The next summer I heard a call outside the window -- it was weaker than my friend's, but unmistakably in the range of our songs. Then I heard his call and I realized at once that he'd brought back a mate who had adopted parts of our melody. Lots of noise from them both outside in the trees for that day and then night fell.
Hours into the night, I heard the unmistakable song of my catbird friend coming from an alcove across the street and echoing like never before throughout the neighborhood. He wasn't just singing, he was trilling in several octaves at once like something out of Star Wars.
I went to the small tree where my friend was and he just exploded in the most incredible song I have ever heard. He wouldn't let me make a sound over his own incredible one and it was so overwhelming that I ended up on my butt in tears.
He was speaking of love - that was unmistakable - but also, there was a bittersweet sadness in his melody which cut right through me. It went on, seemingly forever, until he just stopped abruptly and flew away. I never heard from him again. What a lucky man I was to have experienced that.

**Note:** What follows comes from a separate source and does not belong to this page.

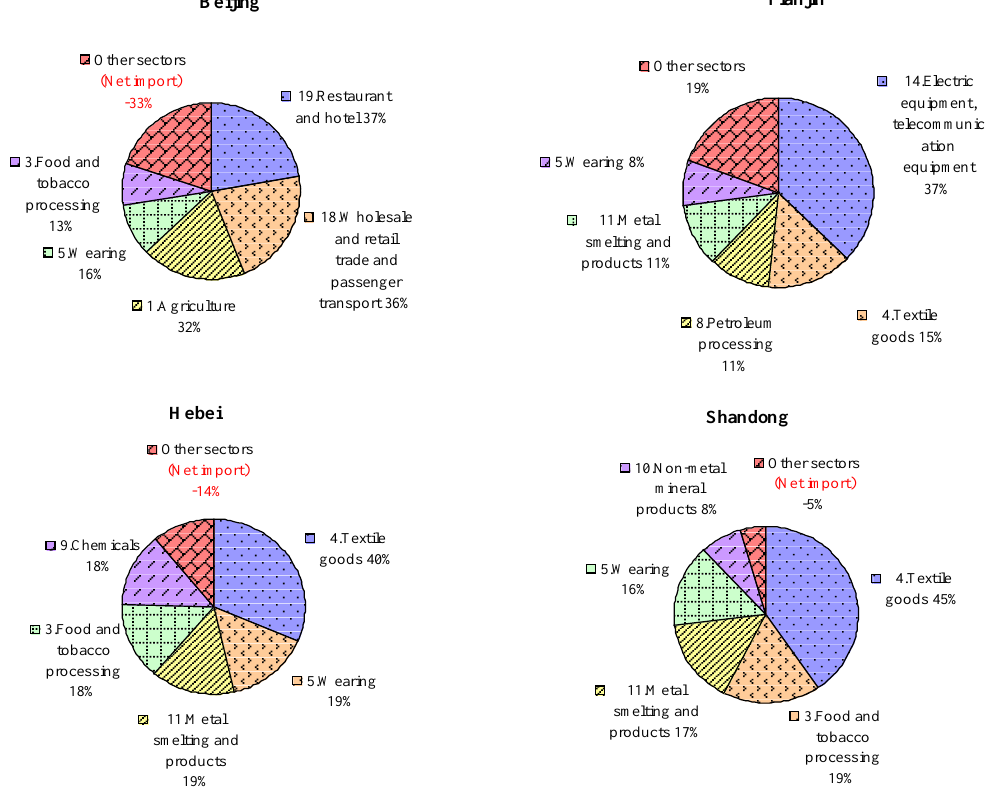
Fig. 4. The major net virtual water exporting sectors in the selected water scarce provinces (2002). Figure 4. The major net virtual water exporting sectors in the selected water scarce selected provinces. Apart from Sector 4 and Sector 5 provinces (2002) (The red slice in the pie chart is the sum of the net virtual water trade in the remaining sectors. The negative value indicates net import. The sum of the shares in each pie is 100%. The sum of the 5 major net virtual water exporting sectors can exceed 100% when the sign of the category ‘other sectors’ is negative.)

Mockingbirds and catbirds do obsess on us when we interact with them. Best not to attract too much of their attention, I think. Better to let them get on with the business of interacting appropriately with their bird partners. Best to not encourage too much of our own compromised humanness in their expression. Better to just listen to them.
MineralMan
(146,282 posts)None such in Minnesota. For most of my life I lived in CA, and listened to the night song of the mockingbirds. I loved it. It would actually help me go to sleep. I'd listen to the ever-changing song and try to see if there was a repeating pattern. I never found out, because I would always go to sleep somewhere in the middle of the cycle.
When I was a young kid, I taught the mockingbird outside my bedroom window a new song by whistling. It didn't take long before it was repeating it as part of its repertory. Love those mockingbirds!
a la izquierda
(11,791 posts)hearing pretty songs at night. Don't get me wrong, it can be annoying. But the only birds I hear at night are owls, and they can be unnerving.
sarge43
(28,941 posts)When millions of mammals, birds, amphibians and insects are desperately trying to get laid, usually very loudly and often right outside your window.